Escribe: Facundo Martínez
Especial para EL DIARIO
Las aldeas de pescadores son cosa común en las costas uruguayas. La forma de vida allí está marcada por la pesca. Pero Cabo Polonio es más distinto aún, porque es el último lugar en el mundo.
En primer término la ruta nacional no ingresa al pueblo, ni divide una arteria para llegar a su casco céntrico. Nada de eso, sino que el pavimento del camino, como quien no quiere la cosa, nos deja en un balneario rodeado de dunas de arena. Se escucha el mar que juguetea con las aves que anuncian un bello día. ¿Pero cuán lejos está el Atlántico? A 6 kilómetros de distancia.
Algunos turistas ansiosos alquilan coquetos Jeep y camiones -a toda tracción- para hacer frente a la naturaleza. Otros se toman las manos, preparan la cámara de fotos, el gorrito y la caramañola, ahorran una bocanada de aire y se internan en las bastas arenas para iniciar una caminata.

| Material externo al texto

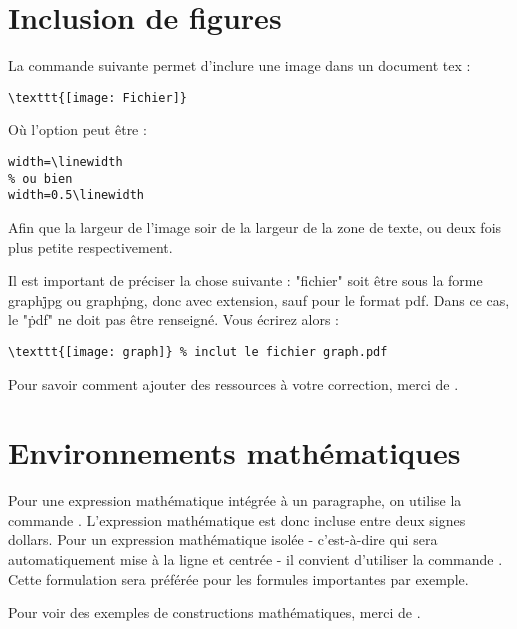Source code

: \section{Inclusion de figures}
La commande suivante permet d'inclure une image dans un document tex :
\begin{verbatim}
\texttt{[image: Fichier]}
\end{verbatim}
Où l'option peut être :
\begin{verbatim}
width=\linewidth
% ou bien
width=0.5\linewidth
\end{verbatim}
Afin que la largeur de l'image soir de la largeur de la zone de texte, ou deux fois plus petite respectivement.

Il est important de préciser la chose suivante : "fichier" soit être sous la forme graph\.jpg ou graph\.png, donc avec extension, sauf pour le format pdf. Dans ce cas, le "\.pdf" ne doit pas être renseigné. Vous écrirez alors :
\begin{verbatim}
\texttt{[image: graph]} % inclut le fichier graph.pdf
\end{verbatim}

Pour savoir comment ajouter des ressources à votre correction, merci de .

\section{Environnements mathématiques}
Pour une expression mathématique intégrée à un paragraphe, on utilise la commande \texttt{}. L'expression mathématique est donc incluse entre deux signes dollars. Pour un expression mathématique isolée - c'est-à-dire qui sera automatiquement mise à la ligne et centrée - il convient d'utiliser la commande \texttt{}. Cette formulation sera préférée pour les formules importantes par exemple.

Pour voir des exemples de constructions mathématiques, merci de .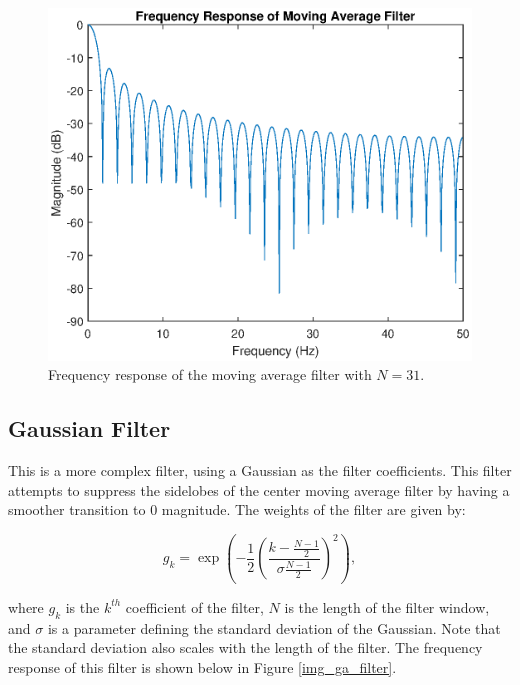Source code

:                 \begin{figure}[!th]
                    \includegraphics[width=\textwidth]{Images/cm_filter.eps}
                    \centering
                    \caption{Frequency response of the moving average filter with $N=31$.}
                    \label{img_cm_filter}
                \end{figure}

            \subsection{Gaussian Filter}

                This is a more complex filter, using a Gaussian as the filter coefficients. This filter attempts to suppress the sidelobes of the center moving average filter by having a smoother transition to 0 magnitude. The weights of the filter are given by:

                \begin{equation}
                    g_k = \exp(-\frac{1}{2}(\frac{k - \frac{N-1}{2}}{\sigma \frac{N-1}{2}})^2),
                \end{equation}

                where $g_k$ is the $k^{th}$ coefficient of the filter, $N$ is the length of the filter window, and $\sigma$ is a parameter defining the standard deviation of the Gaussian. Note that the standard deviation also scales with the length of the filter. The frequency response of this filter is shown below in Figure \ref{img_ga_filter}.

Tal vez la mejor idea sea cruzar a caballo, que don Gregorio alquila por unos cuantos pesos, mientras mastica una yerba autóctona.
El paseo, en la modalidad que uno haya elegido, inicia con verdaderas sorpresas en forma de dunas de 30 metros de altura que bambolean según el ritmo que imponga el viento. Este no es mezquino y trae un toque de alivio para tan pelado y crudo sol.
Abruptamente las colinas de arena quedan atrás y la playa aparece planchada por el mar. Hay algunos quinchos que ofician de comercios, ranchos, bares, restoranes o puestos de artesanos. Son similares y hacen a la precariedad y el romanticismo que contraen en la conjunción de la arena pálida, el sol y el verde del Atlántico.
Estancado
en el tiempo
Si bien los cables de tensión vienen llegando, la mayor parte del caserío no tiene luz, agua corriente, gas, ni teléfono. Den gracias si encuentran señal celular, aunque estar conectado a este aparatito puede desencadenar una convulsión: es evidente que quienes llegan a Cabo Polonio lo hacen para desconectarse del otro planeta.
En su mayoría hippies, mochileros, naturistas, amantes del yoga y bohemios, arman sus carpas en cualquier lado. Y si bien está prohibido, y por las noches puede haber problemas, a los “rebeldes” mucho no se les puede exigir. Otra posibilidad es alquilar una casita, pero esta opción no es barata.
Leyendas y
algo más
Entre tanto esparcimiento, se rumorean leyendas. Frente al mar hay una casita con techo a dos aguas, verde, con chapa de cinc, pintoresca, que tiene una bandera alemana en la fachada. Carlos, mientras recoge sus artesanías de madera, dice que es una señora la que habita ese lugar, que vive de lo que le mandan sus hijos desde Europa.
“Está hace muchos años, aunque ahora nadie sabe lo que va a pasar, porque como esto es una reserva natural, Prefectura no quiere más pobladores. El verano pasado, a muchos les levantaron las casas”, comenta.
Otra leyenda cuenta que los turistas suelen quedarse estáticos al mirar el océano porque sienten la tristeza del español que murió allá por 1736: El capitán Polonio, quien le dio su nombre al poblado.
Amantes de la vida en plena libertad y el azar, turistas hartos de hacer cola y de ser salpicados de arena por el picadito de fútbol de los muchachos hormonales. Viajeros que no pueden creer que recorrieron tantas rutas para depositarse justo donde el bañero puso a todo volumen música de temporada y pretende hacer ejercicios aeróbicos... Acá no hay televisión que te recuerde el día que es, ni Internet que te pasee virtualmente. Sólo cantos improvisados con los colores de los extranjeros que se animaron a llegar al último lugar del mundo.